Ce nuage — ou cette étoile entourée d’une atmosphère diffuse — découvert en 2012 par Stefan Gillessen de l’Institut Max-Planck, a commencé à passer au plus près du trou noir début 2014… soit six mois à peine avant que le taux de flashs X brillants décuple. « Il y a sûrement un lien de cause à effet, pense le chercheur qui établit des scénarios mais reste perplexe. Il faut en effet plusieurs dizaines d’années, et non quelques mois, pour que du gaz situé à 20­ heures-lumière tombe dans le trou noir. Nous pensons donc que ce sont plutôt les chocs entre des morceaux de G2 et le disque d’accrétion qui produisent ces flashs de rayons­X. »


Le nuage de gaz G2 a été découvert en 2012 par Stefan Gillessen de l’Institut Max-Plank (Garching, Allemagne), Son évolution près du centre galactique a été simulée par l’astronome allemand Marc Schartmann. En janvier 2013, le nuage s’approchait du trou noir supermassif Sagittarius A*. En juin 2014, une grande part était déjà passée au plus près du trou noir. En janvier 2016, la tête du nuage commence à revenir vers le centre.

ÉRUPTIONS. Ainsi, quand la matière de G2 arrive aux abords du disque, les collisions entre les deux flots accéléreraient les électrons présents dans le champ magnétique, ce qui leur ferait émettre soudainement cette lumière X si particulière, appelée lumière synchrotron. Une hypothèse partagée par Stefan Gillessen : « Je pencherais aussi pour des perturbations dans le disque d’accrétion.

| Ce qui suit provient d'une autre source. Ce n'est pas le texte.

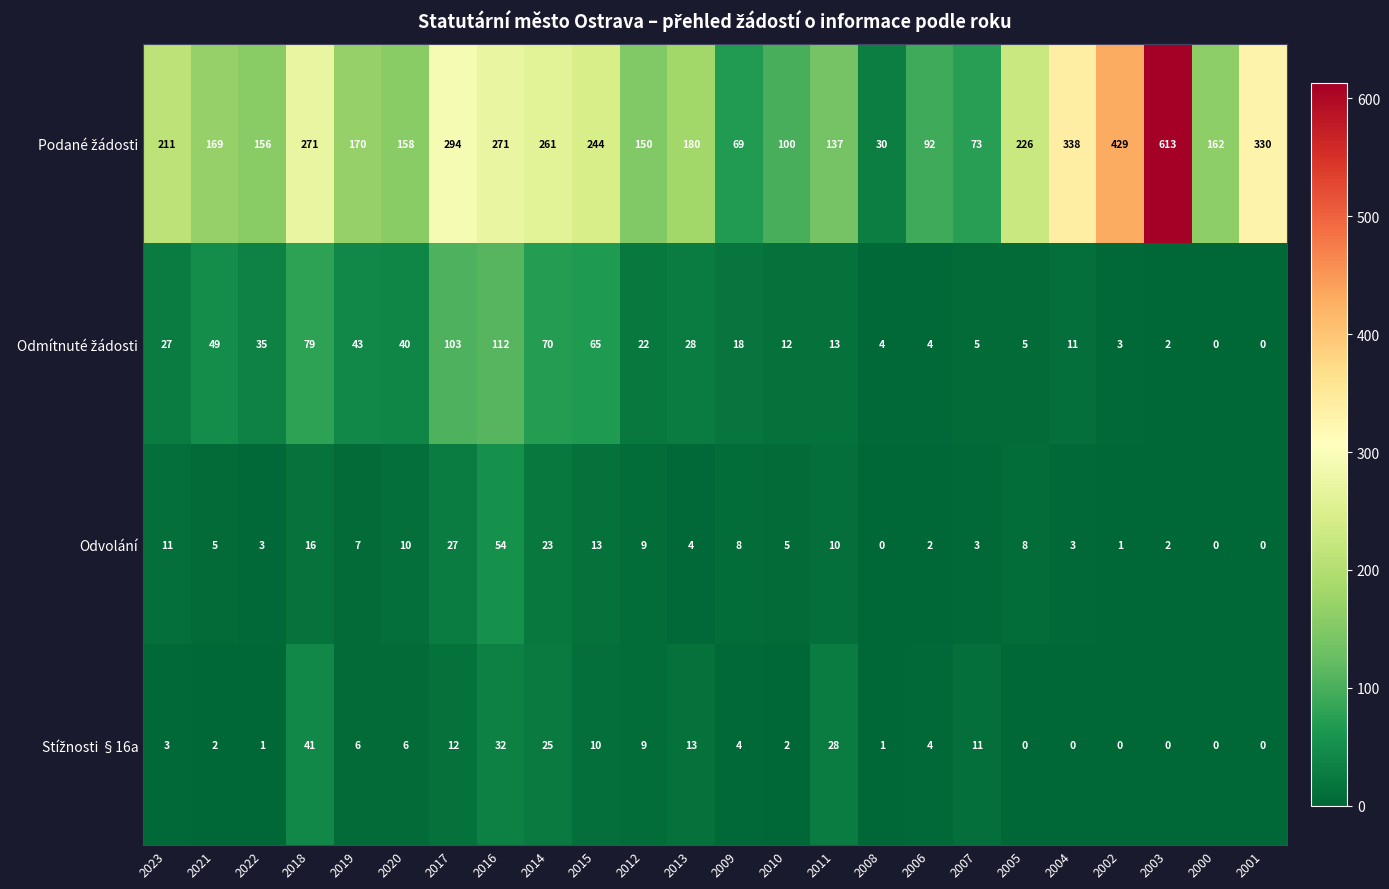

Is it true that Odvolání equals 8 at 2005?

True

Comme Ya-Ping Li l’écrit, de par leur forme et leur énergie, les flashs ressemblent plus à des éjections de matière alimentées par le champ magnétique comme le sont les éruptions solaires. » Reste que ces hypothèses se fondent sur des données et des connaissances partielles. Les télescopes Chandra et XMMNewton n’ont observé le centre galactique — et donc les flashs— que durant quelques jours au total sur seize ans. Ils ont pu rater nombre d’entre eux, et le peu de données empêche de savoir si les flashs sont uniques ou émis en groupe. Il faut donc plus d’éléments pour répondre à la question.

Autre biais possible : l’augmentation du nombre de flashs ne serait-elle pas due à la multiplication des observations faites durant la période 2013-1015 du fait de la présence actuelle de G2 ? L’hypothèse n’est pas à écarter. Le sommeil de la raison engendre des monstres, titrait le peintre Goya en 1797 l’un de ses dessins. Pourtant, le réveil du monstre a bien une raison. Qu’il reste à trouver.